5. Old walls and coping mechanisms start coming up to be healed and noticed. Some major blockages to our true human empathy include judgment, shame, blame, criticism, anger, resentment, entitlement, perfectionism, worthlessness, fear, arrogance, coldness, jealousy, etc. These are all hard and uncomfortable feelings, and as they arise, it is only natural for us to want to judge them, suppress them, and feel shame around them.

The answer, solution and healing to all of the above obstacles is through love. We can acknowledge our walls as our friends, “protection” that we used all these years to help keep us safe from a very unsafe painful world.

So we can say, “I see you, judgment. Thank you for being here with me all this time, protecting my heart from the pain, but I am safe now and no longer need you. You can go now.”

6. Ask G‑d to release our old coping mechanisms that no longer serve us well. Imagine it as an offering to G‑d. See yourself bringing it to the Holy Temple and watching it on the altar, being utterly burnt, released and removed.

7. Now that we have fewer walls, we are going to feel the true deep ache which we may have been avoiding our whole life. This may be deep loneliness, pain, heartache, suppression and suffocation of self-expression—a desperate longing; deep grief. These emotions are the pain and cries of our collective soul power that has been exiled within us.

Although being in this place can be terrifying, when we get here and allow it, this is the moment we are literally setting the soul free from its exiled state. Understanding this helps, because every moment of allowing and feeling the ache is literally undoing the chains around the soul’s heart.

With this, too, it’s not about fixing. At this level especially, it is about giving it over to G‑d. It is only through G‑d’s comfort and love that we can truly heal this level of wound.

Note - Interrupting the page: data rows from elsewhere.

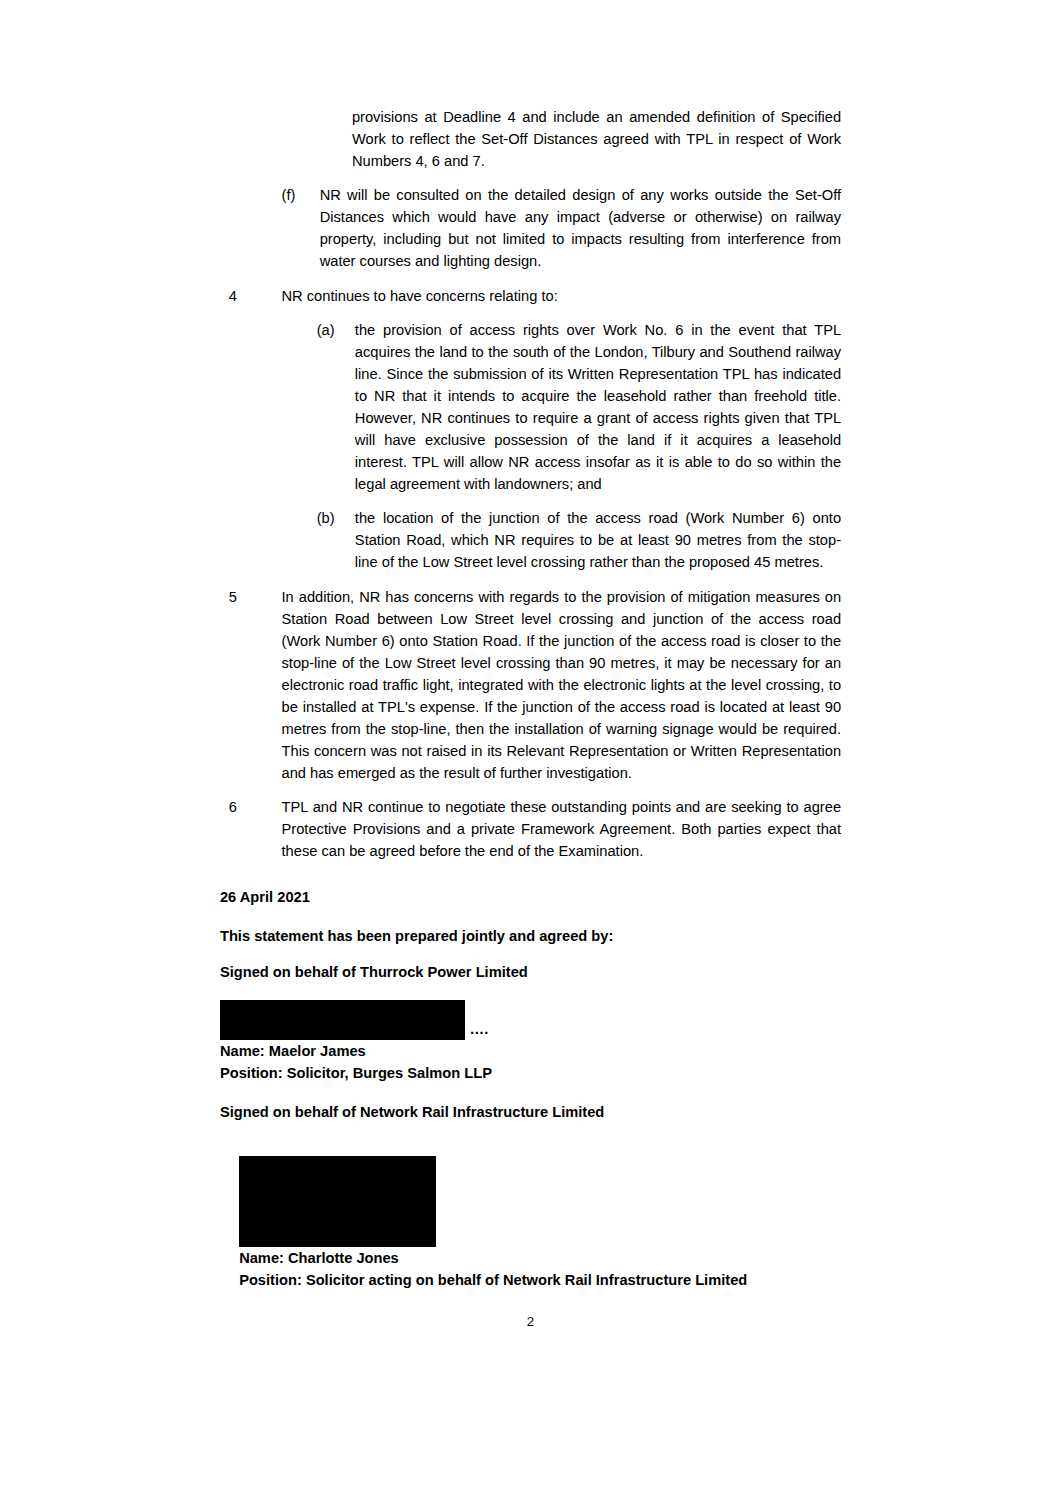provisions at Deadline 4 and include an amended definition of Specified Work to reflect the Set-Off Distances agreed with TPL in respect of Work Numbers 4, 6 and 7.
(f)
NR will be consulted on the detailed design of any works outside the Set-Off Distances which would have any impact (adverse or otherwise) on railway property, including but not limited to impacts resulting from interference from water courses and lighting design.
4
NR continues to have concerns relating to:
(a)
the provision of access rights over Work No. 6 in the event that TPL acquires the land to the south of the London, Tilbury and Southend railway line. Since the submission of its Written Representation TPL has indicated to NR that it intends to acquire the leasehold rather than freehold title. However, NR continues to require a grant of access rights given that TPL will have exclusive possession of the land if it acquires a leasehold interest. TPL will allow NR access insofar as it is able to do so within the legal agreement with landowners; and
(b)
the location of the junction of the access road (Work Number 6) onto Station Road, which NR requires to be at least 90 metres from the stop-line of the Low Street level crossing rather than the proposed 45 metres.
5
In addition, NR has concerns with regards to the provision of mitigation measures on Station Road between Low Street level crossing and junction of the access road (Work Number 6) onto Station Road. If the junction of the access road is closer to the stop-line of the Low Street level crossing than 90 metres, it may be necessary for an electronic road traffic light, integrated with the electronic lights at the level crossing, to be installed at TPL's expense. If the junction of the access road is located at least 90 metres from the stop-line, then the installation of warning signage would be required. This concern was not raised in its Relevant Representation or Written Representation and has emerged as the result of further investigation.
6
TPL and NR continue to negotiate these outstanding points and are seeking to agree Protective Provisions and a private Framework Agreement. Both parties expect that these can be agreed before the end of the Examination.
26 April 2021
This statement has been prepared jointly and agreed by:
Signed on behalf of Thurrock Power Limited
….
Name: Maelor James
Position: Solicitor, Burges Salmon LLP
Signed on behalf of Network Rail Infrastructure Limited
Name: Charlotte Jones
Position: Solicitor acting on behalf of Network Rail Infrastructure Limited
2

8. Hold your body again. Imagine you’re about to birth a baby, because if you’ve gotten to this point, then you are doing exactly that. You are now in transition. Hold your heart; know it’s your soul power! Let it cry, scream, yell, sob—pour out your heart with the full depth of its suppressed powerful light.

9. Let the light in. You have just birthed a new level of light! You have set your soul more free through allowing it to express its ache. It now feels more released and comforted—free to take up more space, light, love, self-expression, vulnerability, desire, pleasure and love through your whole body, emanating out for the whole world to bask in.

10. Repeat, repeat, repeat.

Trust in this process. Together, one person, one breath, one moment, one surrender, one trusting at a time ... growing and expanding, widening and deepening until at last, you arrive. Cosmic comfort for the collective soul. Breathe in the comfort. Hold it in your heart.